How to Reduce Autocorrelation? To mitigate the problem of autocorrelation, there’s a number of strategies, including: using a longer chain, adapting the proposal distribution, using thinning or subsampling techniques. By reducing autocorrelation, we can obtain better estimates of the target distribution and improve the accuracy of our Bayesian inference.

Thinning the chain

Either before or after fit
Faster and less memory to thin before
More flexible to thin later
No real difference if history not saved

This is useful because most of your chain is not interesting due to the autocorrelation.

Running in parallel

Arguments to mcstate::pmcmc_control

n_chains: number of separate chains to run
n_threads_total: total number of threads to use
n_workers: number of separate threads to split your chains over
use_parallel_seed: helps with reproducibility

You can also run different chains on different cluster nodes - but talk to us about this.

Let’s try again

vcv <- matrix(c(0.00057, 0.00052, 0.00052, 0.00057), 2, 2)
mcmc_pars <- mcstate::pmcmc_parameters$new(priors, vcv, transform)
control <- mcstate::pmcmc_control(
    n_steps = 500,
    n_chains = 4,
    n_threads_total = 12,
    n_workers = 4,
    save_state = TRUE,
    save_trajectories = TRUE,
    progress = TRUE)
samples <- mcstate::pmcmc(mcmc_pars, filter, control = control)
plot(samples$probabilities[, "log_posterior"], type = "s")

Saving history

Save your trajectories at every collected sample
Save the final state at every sample
Save full model state at specific points.

Next steps

forward time predictions
posterior predictive checks
closures and binding data into functions
min log likelihood (and filter early exit)
rerun filter in mcmc

Advanced topics

compiled compare functions
multi-parameter models
multi-stage models
restarting models
deterministic (expectation) models as starting points
adaptive fitting (deterministic models only)
use on a GPU
use with ODE/SDE models
other inference methods - if2, smc2

Resources

A nice PMCMC introduction written for the epidemiologist [Endo, A., van Leeuwen, E. & Baguelin, M. Introduction to particle Markov-chain Monte Carlo for disease dynamics modellers. Epidemics 29, 100363 (2019).] (https://www.sciencedirect.com/science/article/pii/S1755436519300301?via%3Dihub)

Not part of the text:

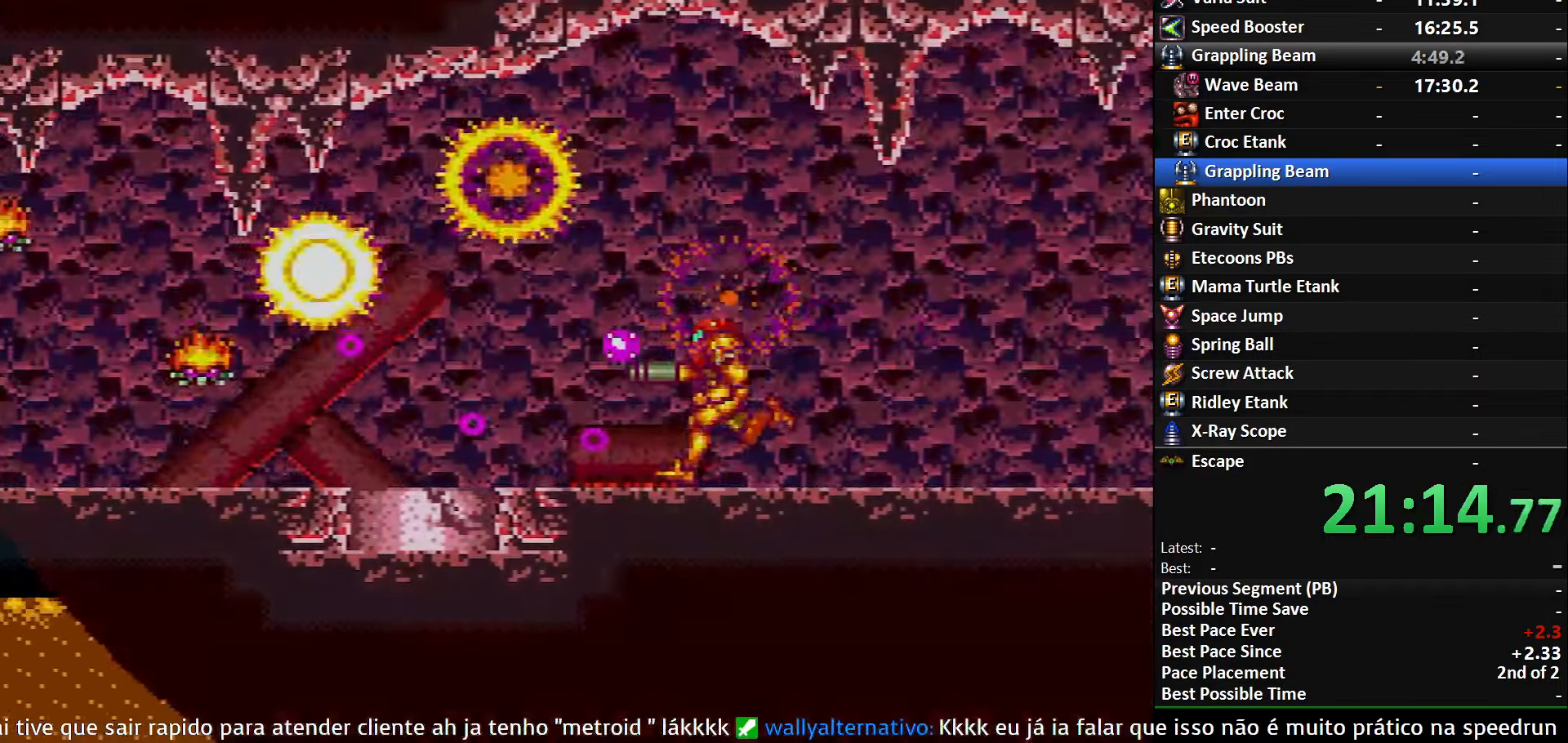
{"buttons": ["B", "DPAD_LEFT"], "events": [[300, "X", "down"], [417, "X", "up"]]}
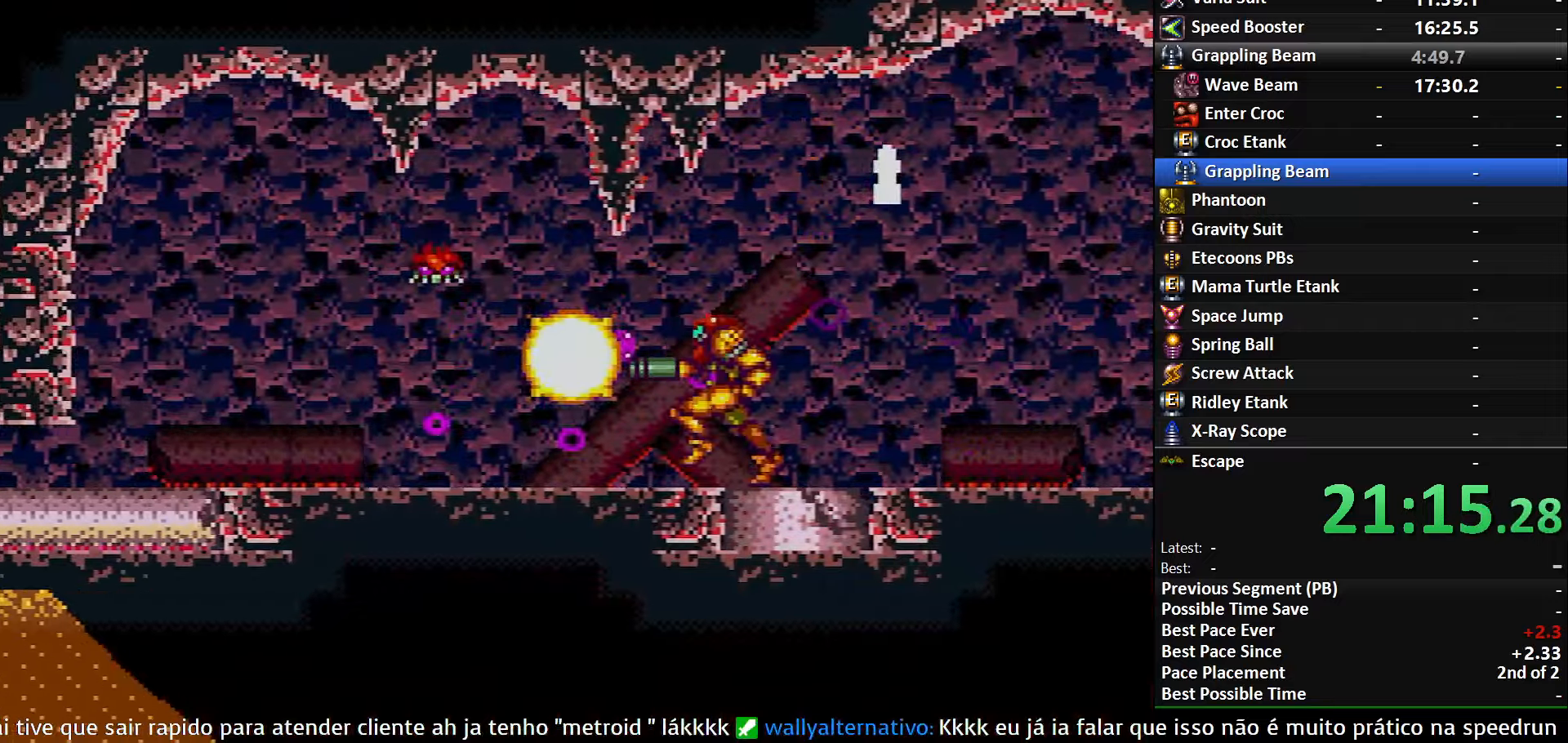
{"buttons": ["B", "L1", "DPAD_LEFT"], "events": [[200, "R1", "down"], [283, "R1", "up"], [300, "L1", "down"], [367, "R1", "down"], [400, "L1", "up"], [450, "R1", "up"], [467, "L1", "down"]]}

A tutorial about SMC Doucet, A. & Johansen, A. M. A Tutorial on Particle filtering and smoothing: Fiteen years later. Oxford Handb. nonlinear Filter. 656–705 (2011). doi:10.1.1.157.772

The reference paper on PMCMC Andrieu, C., Doucet, A. & Holenstein, R. Particle Markov chain Monte Carlo methods. J. R. Stat. Soc. Ser. B (Statistical Methodol. 72, 269–342 (2010).

A software oriented paper introducing odin, dust and mcstate R. G. FitzJohn et al. Reproducible parallel inference and simulation of stochastic state space models using odin, dust, and mcstate. Wellcome Open Res. 2021 5288 5, 288 (2021).